* Problem requirements *
Express every line of source text in the records below as a Markdown table with the columns "Row" and "Text", where "Row" holds the row number and "Text" holds the line. Omit blank lines and leave the pictures out of the answer.

* Provided entries *
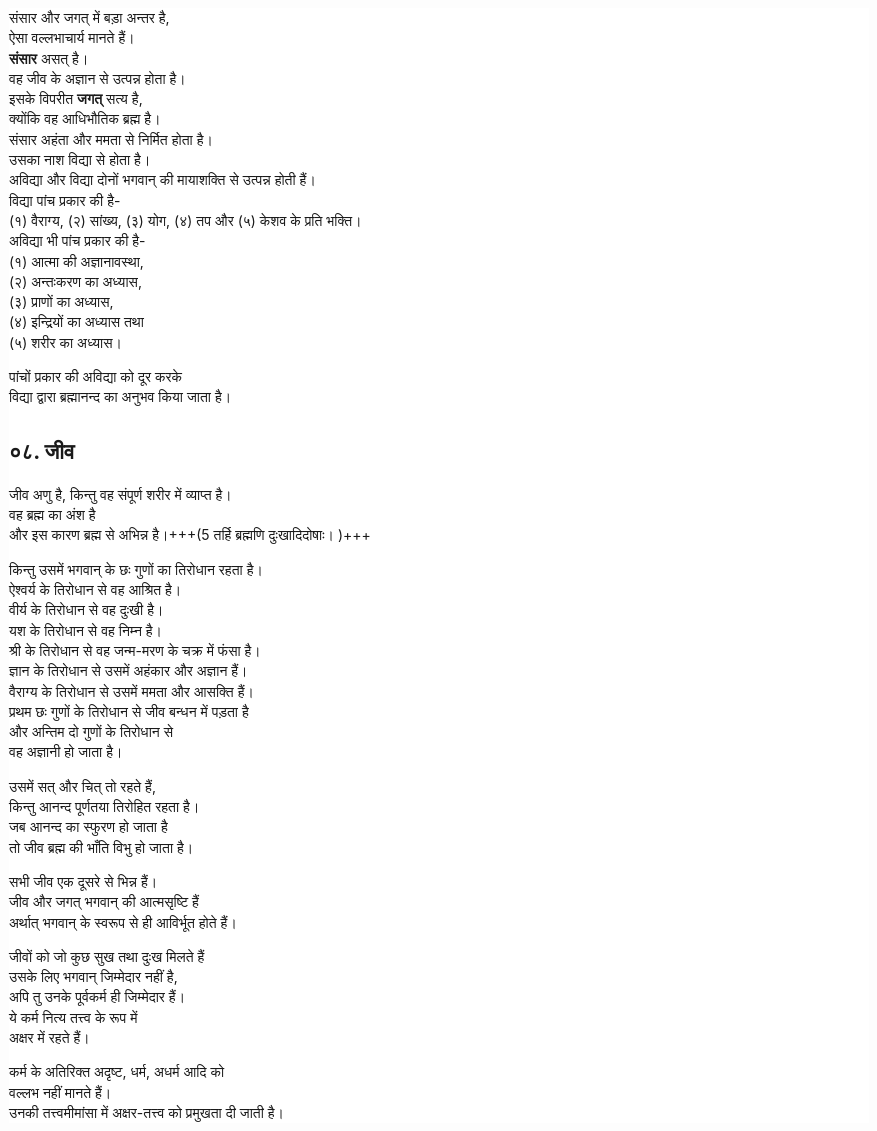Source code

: संसार और जगत् में बड़ा अन्तर है,  
ऐसा वल्लभाचार्य मानते हैं।  
**संसार** असत् है।  
वह जीव के अज्ञान से उत्पन्न होता है।  
इसके विपरीत **जगत्** सत्य है,  
क्योंकि वह आधिभौतिक ब्रह्म है।  
संसार अहंता और ममता से निर्मित होता है।  
उसका नाश विद्या से होता है।  
अविद्या और विद्या दोनों भगवान् की मायाशक्ति से उत्पन्न होती हैं।  
विद्या पांच प्रकार की है-  
(१) वैराग्य, (२) सांख्य, (३) योग, (४) तप और (५) केशव के प्रति भक्ति।  
अविद्या भी पांच प्रकार की है-  
(१) आत्मा की अज्ञानावस्था,  
(२) अन्तःकरण का अध्यास,  
(३) प्राणों का अध्यास,  
(४) इन्द्रियों का अध्यास तथा  
(५) शरीर का अध्यास। 

पांचों प्रकार की अविद्या को दूर करके  
विद्या द्वारा ब्रह्मानन्द का अनुभव किया जाता है।

## ०८. जीव
जीव अणु है, किन्तु वह संपूर्ण शरीर में व्याप्त है।  
वह ब्रह्म का अंश है  
और इस कारण ब्रह्म से अभिन्न है।+++(5 तर्हि ब्रह्मणि दुःखादिदोषाः। )+++  

किन्तु उसमें भगवान् के छः गुणों का तिरोधान रहता है।  
ऐश्वर्य के तिरोधान से वह आश्रित है।  
वीर्य के तिरोधान से वह दुःखी है।  
यश के तिरोधान से वह निम्न है।  
श्री के तिरोधान से वह जन्म-मरण के चक्र में फंसा है।  
ज्ञान के तिरोधान से उसमें अहंकार और अज्ञान हैं।  
वैराग्य के तिरोधान से उसमें ममता और आसक्ति हैं।  
प्रथम छः गुणों के तिरोधान से जीव बन्धन में पड़ता है  
और अन्तिम दो गुणों के तिरोधान से  
वह अज्ञानी हो जाता है।  

उसमें सत् और चित् तो रहते हैं,  
किन्तु आनन्द पूर्णतया तिरोहित रहता है।  
जब आनन्द का स्फुरण हो जाता है  
तो जीव ब्रह्म की भाँति विभु हो जाता है।  

सभी जीव एक दूसरे से भिन्न हैं।  
जीव और जगत् भगवान् की आत्मसृष्टि हैं  
अर्थात् भगवान् के स्वरूप से ही आविर्भूत होते हैं।  

जीवों को जो कुछ सुख तथा दुःख मिलते हैं  
उसके लिए भगवान् जिम्मेदार नहीं है,  
अपि तु उनके पूर्वकर्म ही जिम्मेदार हैं।  
ये कर्म नित्य तत्त्व के रूप में  
अक्षर में रहते हैं।  

कर्म के अतिरिक्त अदृष्ट, धर्म, अधर्म आदि को  
वल्लभ नहीं मानते हैं।  
उनकी तत्त्वमीमांसा में अक्षर-तत्त्व को प्रमुखता दी जाती है।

* Result *
| Row | Text |
|---|---|
| 1 | Source code |
| 2 | : संसार और जगत् में बड़ा अन्तर है,   |
| 3 | ऐसा वल्लभाचार्य मानते हैं।   |
| 4 | **संसार** असत् है।   |
| 5 | वह जीव के अज्ञान से उत्पन्न होता है।   |
| 6 | इसके विपरीत **जगत्** सत्य है,   |
| 7 | क्योंकि वह आधिभौतिक ब्रह्म है।   |
| 8 | संसार अहंता और ममता से निर्मित होता है।   |
| 9 | उसका नाश विद्या से होता है।   |
| 10 | अविद्या और विद्या दोनों भगवान् की मायाशक्ति से उत्पन्न होती हैं।   |
| 11 | विद्या पांच प्रकार की है-   |
| 12 | (१) वैराग्य, (२) सांख्य, (३) योग, (४) तप और (५) केशव के प्रति भक्ति।   |
| 13 | अविद्या भी पांच प्रकार की है-   |
| 14 | (१) आत्मा की अज्ञानावस्था,   |
| 15 | (२) अन्तःकरण का अध्यास,   |
| 16 | (३) प्राणों का अध्यास,   |
| 17 | (४) इन्द्रियों का अध्यास तथा   |
| 18 | (५) शरीर का अध्यास।  |
| 19 | पांचों प्रकार की अविद्या को दूर करके   |
| 20 | विद्या द्वारा ब्रह्मानन्द का अनुभव किया जाता है। |
| 21 | ## ०८. जीव |
| 22 | जीव अणु है, किन्तु वह संपूर्ण शरीर में व्याप्त है।   |
| 23 | वह ब्रह्म का अंश है   |
| 24 | और इस कारण ब्रह्म से अभिन्न है।+++(5 तर्हि ब्रह्मणि दुःखादिदोषाः। )+++   |
| 25 | किन्तु उसमें भगवान् के छः गुणों का तिरोधान रहता है।   |
| 26 | ऐश्वर्य के तिरोधान से वह आश्रित है।   |
| 27 | वीर्य के तिरोधान से वह दुःखी है।   |
| 28 | यश के तिरोधान से वह निम्न है।   |
| 29 | श्री के तिरोधान से वह जन्म-मरण के चक्र में फंसा है।   |
| 30 | ज्ञान के तिरोधान से उसमें अहंकार और अज्ञान हैं।   |
| 31 | वैराग्य के तिरोधान से उसमें ममता और आसक्ति हैं।   |
| 32 | प्रथम छः गुणों के तिरोधान से जीव बन्धन में पड़ता है   |
| 33 | और अन्तिम दो गुणों के तिरोधान से   |
| 34 | वह अज्ञानी हो जाता है।   |
| 35 | उसमें सत् और चित् तो रहते हैं,   |
| 36 | किन्तु आनन्द पूर्णतया तिरोहित रहता है।   |
| 37 | जब आनन्द का स्फुरण हो जाता है   |
| 38 | तो जीव ब्रह्म की भाँति विभु हो जाता है।   |
| 39 | सभी जीव एक दूसरे से भिन्न हैं।   |
| 40 | जीव और जगत् भगवान् की आत्मसृष्टि हैं   |
| 41 | अर्थात् भगवान् के स्वरूप से ही आविर्भूत होते हैं।   |
| 42 | जीवों को जो कुछ सुख तथा दुःख मिलते हैं   |
| 43 | उसके लिए भगवान् जिम्मेदार नहीं है,   |
| 44 | अपि तु उनके पूर्वकर्म ही जिम्मेदार हैं।   |
| 45 | ये कर्म नित्य तत्त्व के रूप में   |
| 46 | अक्षर में रहते हैं।   |
| 47 | कर्म के अतिरिक्त अदृष्ट, धर्म, अधर्म आदि को   |
| 48 | वल्लभ नहीं मानते हैं।   |
| 49 | उनकी तत्त्वमीमांसा में अक्षर-तत्त्व को प्रमुखता दी जाती है। |